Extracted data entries

=== Section Start ===

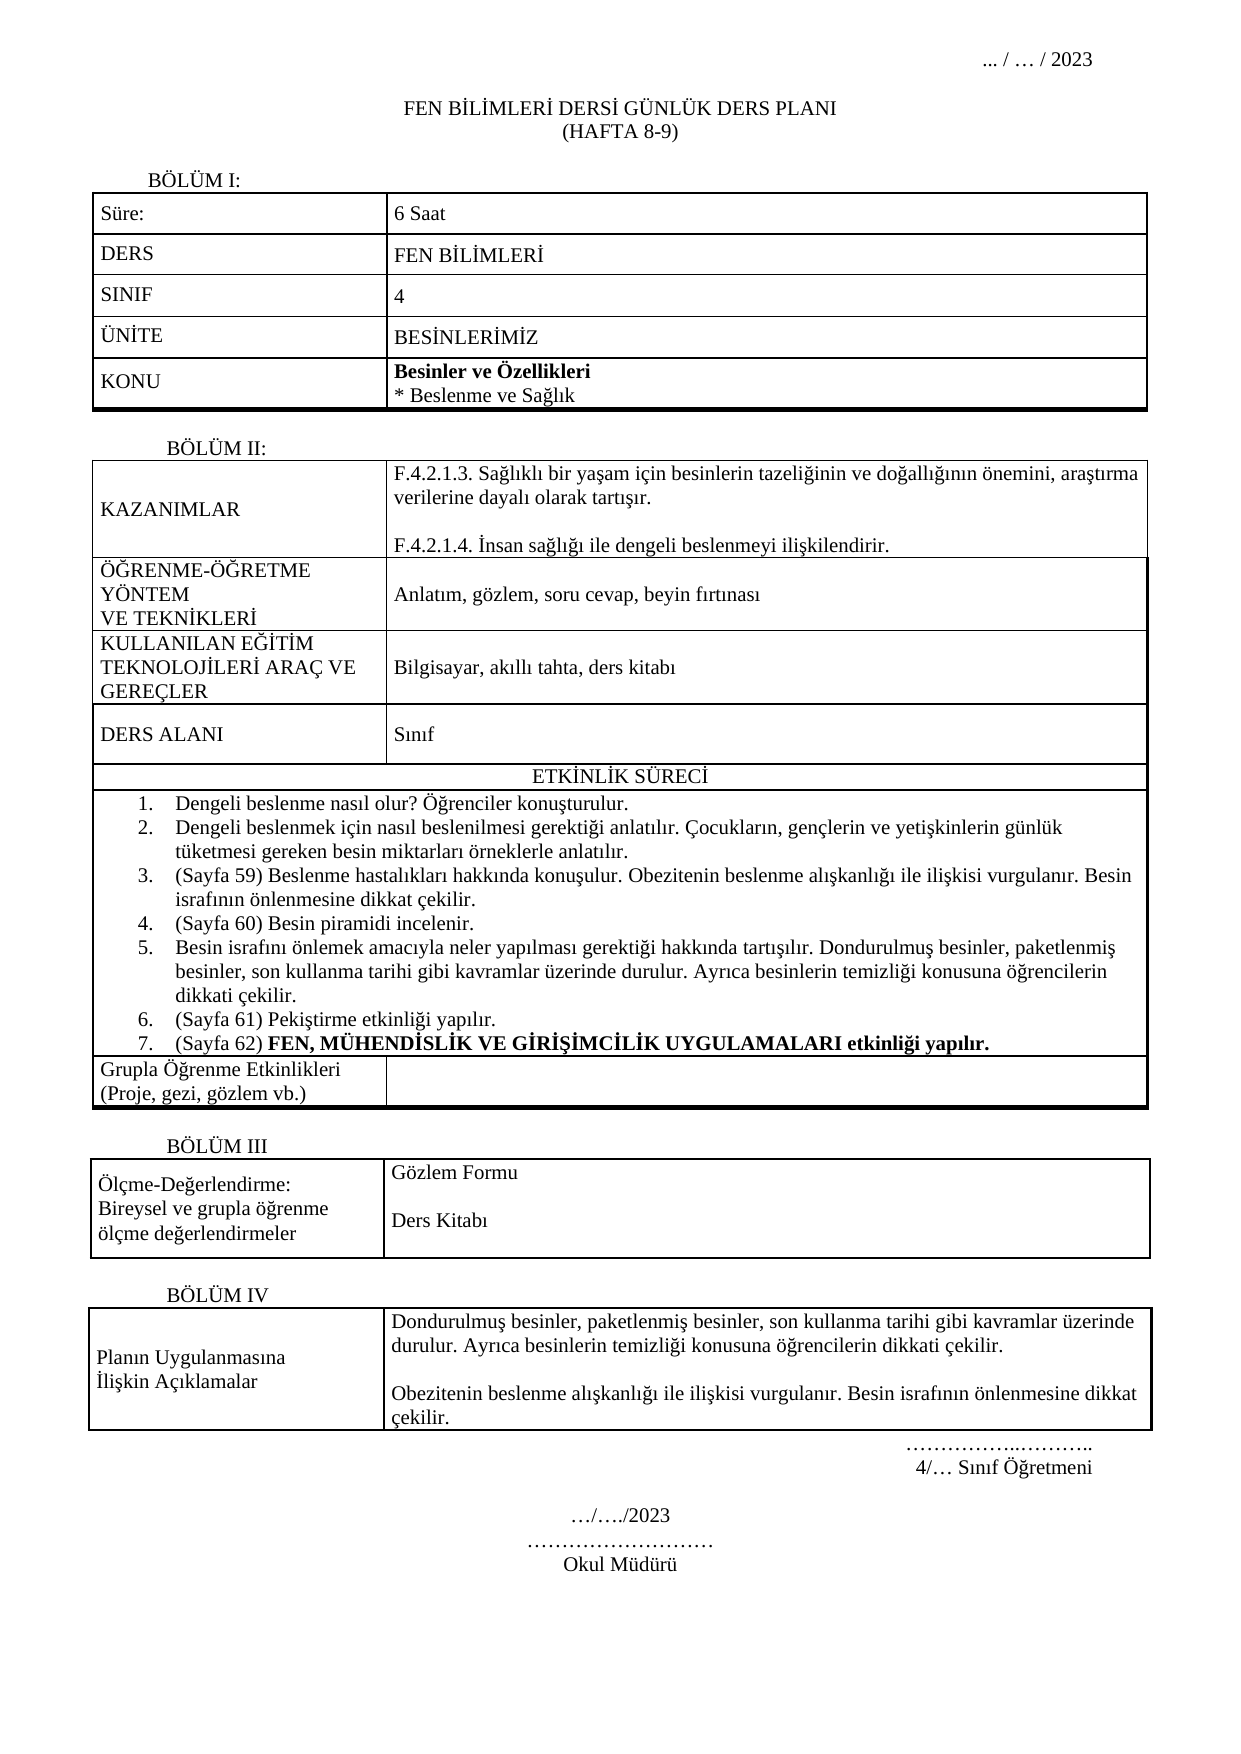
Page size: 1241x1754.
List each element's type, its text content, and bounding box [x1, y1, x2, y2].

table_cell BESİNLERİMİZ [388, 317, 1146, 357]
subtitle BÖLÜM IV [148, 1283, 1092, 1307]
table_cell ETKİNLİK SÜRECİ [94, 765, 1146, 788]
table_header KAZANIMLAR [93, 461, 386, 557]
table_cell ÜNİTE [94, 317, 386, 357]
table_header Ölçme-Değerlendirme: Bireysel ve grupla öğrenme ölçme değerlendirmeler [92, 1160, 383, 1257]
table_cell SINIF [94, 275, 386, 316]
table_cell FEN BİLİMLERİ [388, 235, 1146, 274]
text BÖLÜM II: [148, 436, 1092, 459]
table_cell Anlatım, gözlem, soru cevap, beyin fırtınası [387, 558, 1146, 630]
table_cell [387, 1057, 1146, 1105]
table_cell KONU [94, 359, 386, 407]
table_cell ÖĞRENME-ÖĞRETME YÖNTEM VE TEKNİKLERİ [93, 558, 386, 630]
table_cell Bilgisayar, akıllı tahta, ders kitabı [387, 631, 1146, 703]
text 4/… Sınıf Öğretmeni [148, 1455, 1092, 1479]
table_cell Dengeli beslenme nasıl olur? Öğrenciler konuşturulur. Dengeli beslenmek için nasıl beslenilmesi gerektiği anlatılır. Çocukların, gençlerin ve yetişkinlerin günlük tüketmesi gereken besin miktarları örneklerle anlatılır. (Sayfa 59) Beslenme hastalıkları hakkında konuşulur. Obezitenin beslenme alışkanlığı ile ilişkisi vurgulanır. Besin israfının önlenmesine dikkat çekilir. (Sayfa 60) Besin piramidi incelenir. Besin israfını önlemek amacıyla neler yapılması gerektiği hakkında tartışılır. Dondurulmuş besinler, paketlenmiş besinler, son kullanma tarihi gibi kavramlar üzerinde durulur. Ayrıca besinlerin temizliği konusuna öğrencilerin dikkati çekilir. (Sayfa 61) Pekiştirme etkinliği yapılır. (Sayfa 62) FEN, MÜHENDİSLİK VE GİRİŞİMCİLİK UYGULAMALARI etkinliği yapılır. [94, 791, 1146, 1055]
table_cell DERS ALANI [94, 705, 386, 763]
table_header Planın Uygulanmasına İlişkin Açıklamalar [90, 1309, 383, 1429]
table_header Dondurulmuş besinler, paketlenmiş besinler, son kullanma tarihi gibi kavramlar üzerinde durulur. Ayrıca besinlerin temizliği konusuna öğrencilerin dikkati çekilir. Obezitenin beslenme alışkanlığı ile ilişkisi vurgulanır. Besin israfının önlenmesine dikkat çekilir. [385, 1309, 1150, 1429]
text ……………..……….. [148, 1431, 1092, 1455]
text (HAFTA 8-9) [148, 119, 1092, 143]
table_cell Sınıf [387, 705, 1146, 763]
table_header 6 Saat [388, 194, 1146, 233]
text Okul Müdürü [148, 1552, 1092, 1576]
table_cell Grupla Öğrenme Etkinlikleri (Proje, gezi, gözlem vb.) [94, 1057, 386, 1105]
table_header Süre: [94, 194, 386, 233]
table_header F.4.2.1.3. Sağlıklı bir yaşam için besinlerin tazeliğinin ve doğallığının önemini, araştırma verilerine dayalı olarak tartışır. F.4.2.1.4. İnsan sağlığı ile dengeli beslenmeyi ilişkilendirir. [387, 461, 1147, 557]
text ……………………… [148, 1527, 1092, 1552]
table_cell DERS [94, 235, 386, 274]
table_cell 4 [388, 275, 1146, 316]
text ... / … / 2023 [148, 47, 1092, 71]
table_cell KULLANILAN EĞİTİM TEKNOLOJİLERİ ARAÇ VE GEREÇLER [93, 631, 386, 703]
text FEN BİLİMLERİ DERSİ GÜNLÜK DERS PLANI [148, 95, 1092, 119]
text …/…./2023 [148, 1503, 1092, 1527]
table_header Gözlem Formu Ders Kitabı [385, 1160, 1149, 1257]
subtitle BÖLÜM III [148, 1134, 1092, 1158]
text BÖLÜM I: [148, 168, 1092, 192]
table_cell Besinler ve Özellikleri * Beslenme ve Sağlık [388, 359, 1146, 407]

=== Section End ===

What the exercise asks: Looking back at the data above, tally each line that includes the word "konusuna", then answer with the total alone.

Solution to this problem: 2